HB 793 (Budget) – The budget vote came down to the wire on Day 40 with the House adopting the conference committee report. By law, the General Assembly is required each year to pass a budget. There are over $2 billion in reductions spread across all sectors. The Department of Agriculture and UGA Extension certainly took a fair share of hits. Many vacant seats lost funding. The Georgia Department of Agriculture did get funding to get the hemp program off the ground, but not as much as was initially designated in the House budget. UGA Extension will experience cuts to travel and general operations. On a positive note, the budget avoided furloughs for state employees. This bill was signed into law on June 30, 2020, effective immediately. HB 847 (Hemp) – This bill cleans up much of the hemp legislation passed last year under HB 213. Of particular interest to the green industry was the addition of a license that allows for grower-togrower sales. Under HB 213, each licensee had to have an agreement with a processor. This limited the ability of small plant producers to grow and sell to permitted hemp farmers. The bill also makes adjustments so that our law complies with federal regulations, establishes a pre-harvest sampling test requirement, allows for university and college research, addresses transportation requirements, and adjusts the processor permit fees. Under HB 847, the processor permit has an initial cost of $25K and an automatic renewal rate of $50K. This bill was signed into law on July 22, 2020, effective immediately.

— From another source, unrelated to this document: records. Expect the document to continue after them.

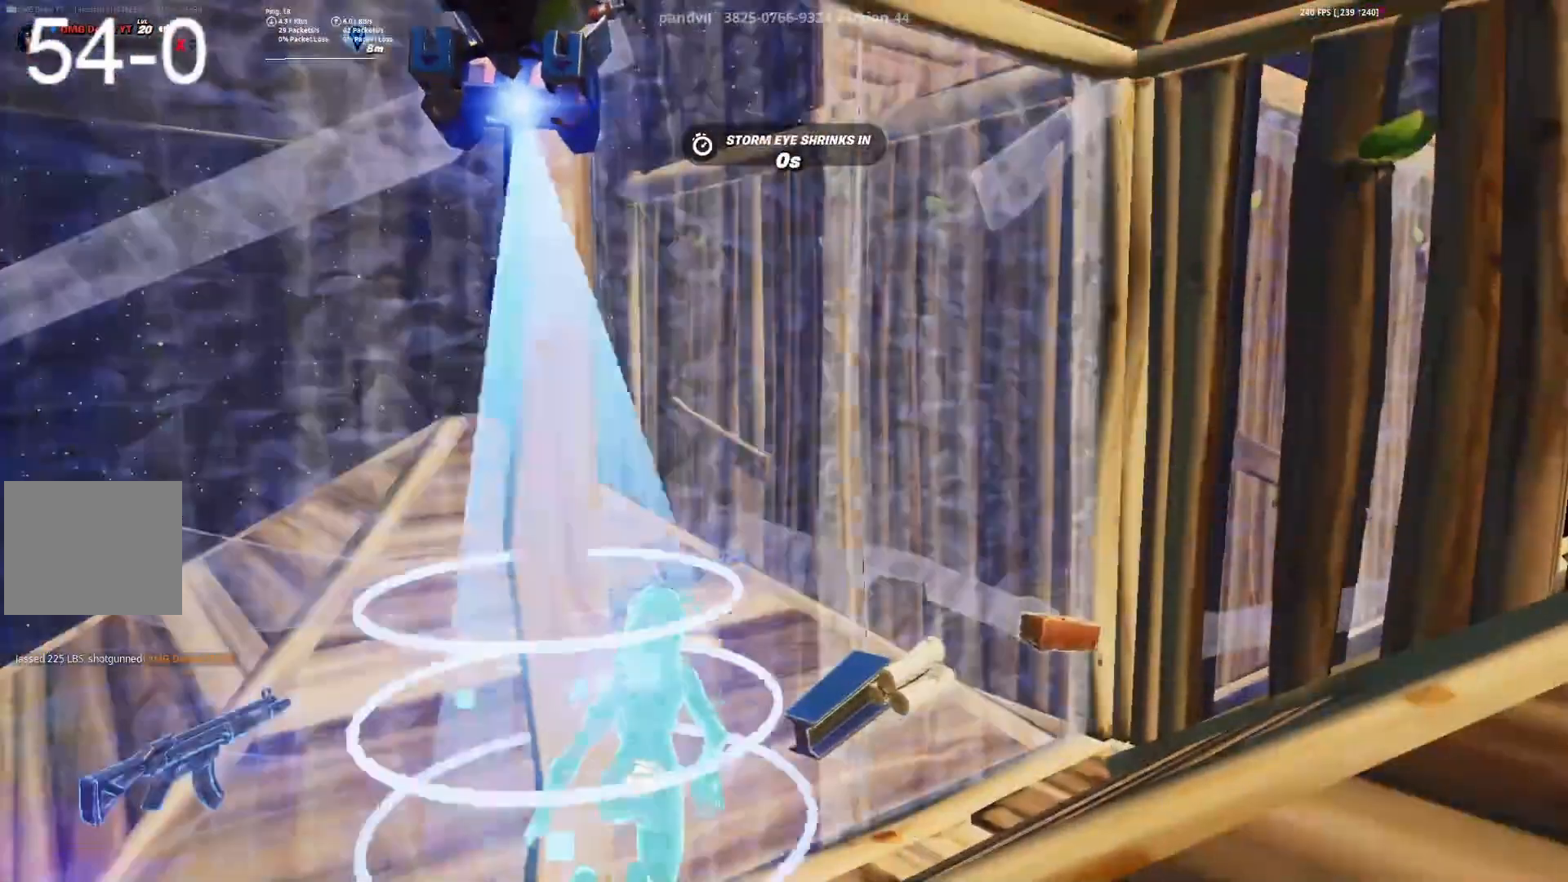
{"buttons": [], "left_stick": "center", "right_stick": "center", "events": [[83, "CROSS", "up"]]}
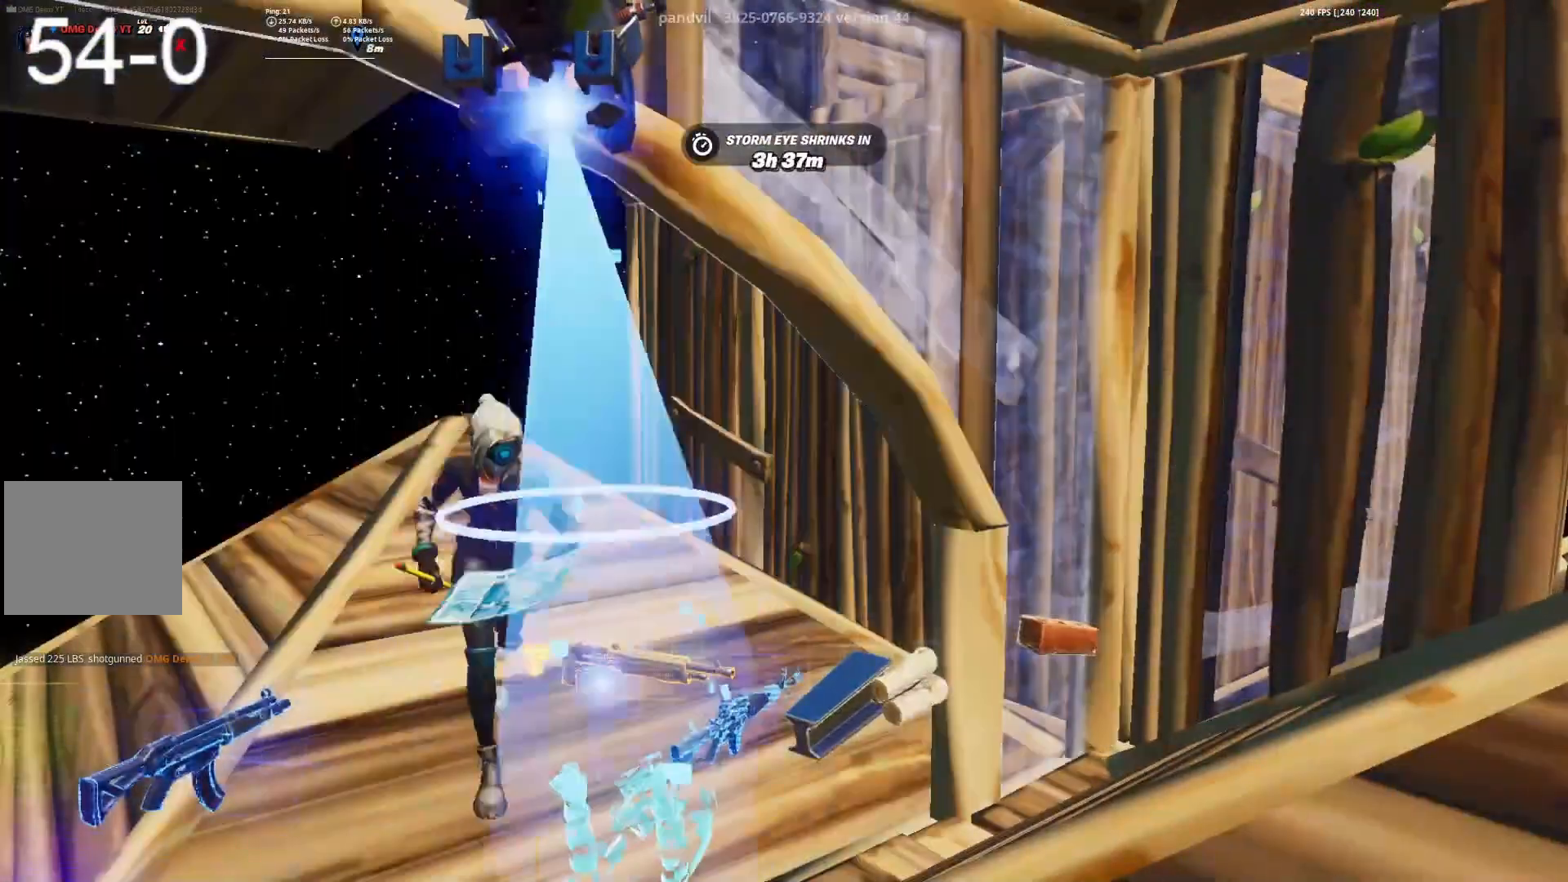
{"buttons": [], "left_stick": "center", "right_stick": "center", "events": []}
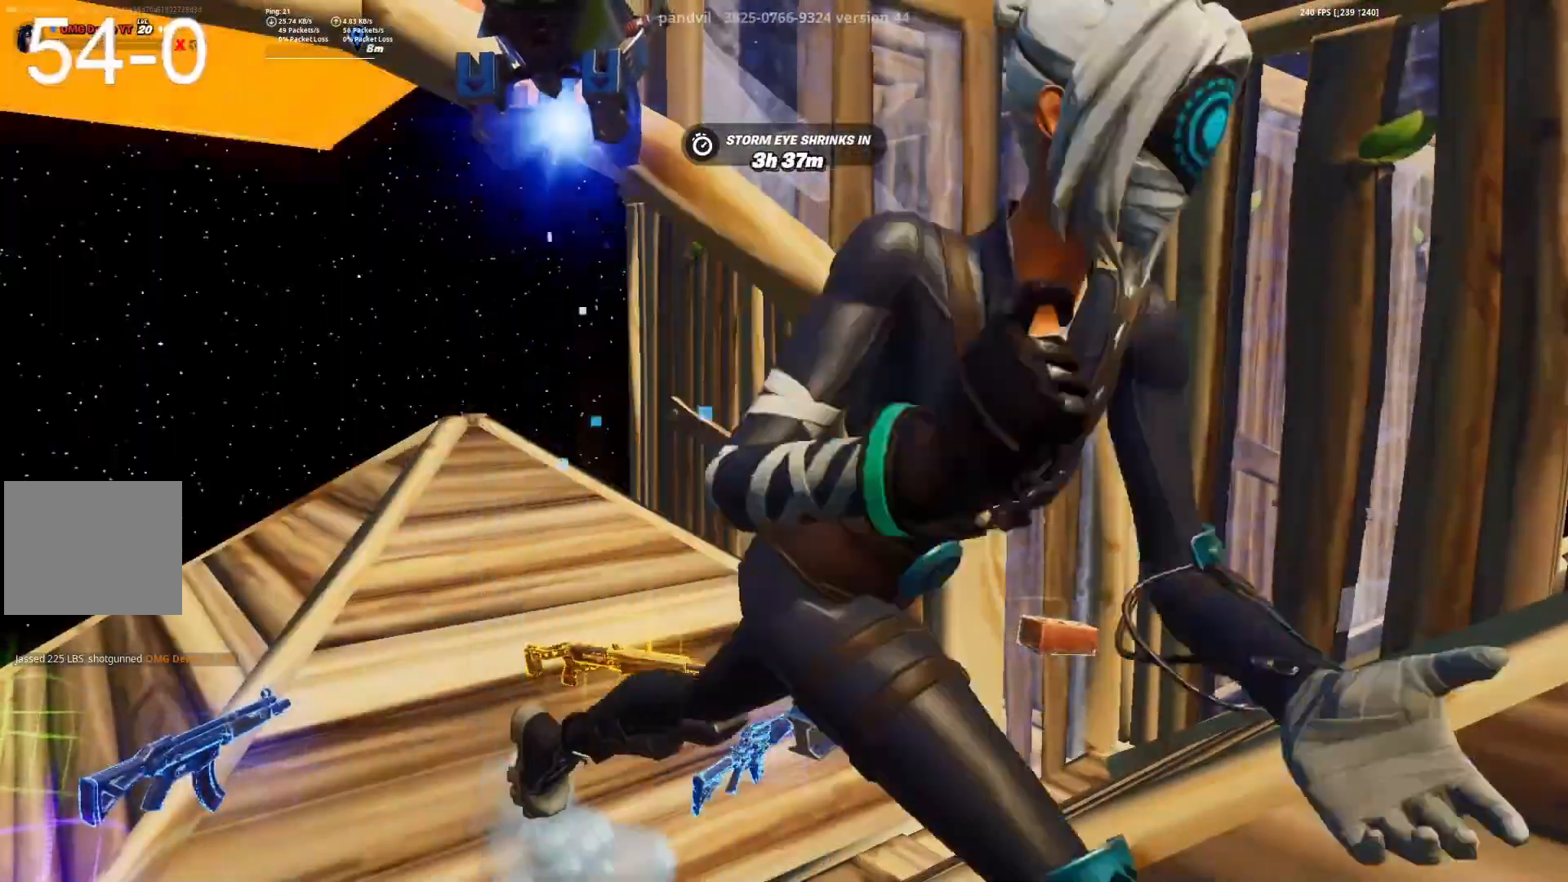
{"buttons": [], "left_stick": "center", "right_stick": "center", "events": []}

HB 894 (Seed Commission Staggered Terms) - HB 894 allows for staggered terms of commission members similar to other boards and commissions. This bill was signed into law on July 29, 2020, effective January 1, 2021.
HB 1057 (Soil Amendments from Industrial ByProducts) - HB 1057 gave us quite a scare during this session. The bill seeks to regulate industrial by-products by local governments, and prohibit domestic septage from being part of fertilizers, agricultural liming, or soil amendments. While 1057 was not targeting the green industry, we use many industrial by-products in our soilless media. The GGIA Legislative Committee worked to get some exemptions included in the bill prior to it passing out of the House Ag and Consumer Affairs Committee. This bill was passed through the Senate with exclusions in place and was signed into law on July 29, 2020, effective January 1, 2021. Following are the proposed bills that have stalled or died somewhere along the way. HB 286 (Right to Repair) This bill was introduced in the 2019 session, assigned to the House Agriculture and Consumer Affairs Committee, and did not get picked up during the 2020 session.
HB 545 (Right to Farm) – The bill sought to strengthen Georgia’s Right to Farm law to better protect farms in areas zoned agricultural from nuisance lawsuits from neighbors. The version passed by the Senate did make it more difficult but removed some of the vital language in the bill, and allowed the bill to move forward. Unfortunately, the House did not vote on the Senate-passed version.
HB 690 (Exemption of Permitting for Ag. Structures) – The bill passed the House by Substitute, but and made it to Assignments in the Senate. It was never picked up by a committee.
HB 930 (Georgia Agribusiness and Rural Jobs Act) - Georgia Agribusiness and Rural Jobs Act- Changes the definition of ‘rural,’ provides additional capital investments to these areas, and repeals conflicting laws concerning rural Georgia. It was assigned to the House Ways and Means Committee and has stalled there.
HB 1035 (Tax Exemption and Credit Reform) – HB 1035 targeted filling the gap for the state budget shortfall. It would have eliminated some longstanding tax exemptions across many industries had it been approved. One such measure would have affected our sod producers and their ability to sell competitively in the southeast. This one did not make it through, and the exemption stands. There were a couple of Senate Bills that we had reported on earlier in the session that never made it past crossover day. Those are SB 351 and SB 415.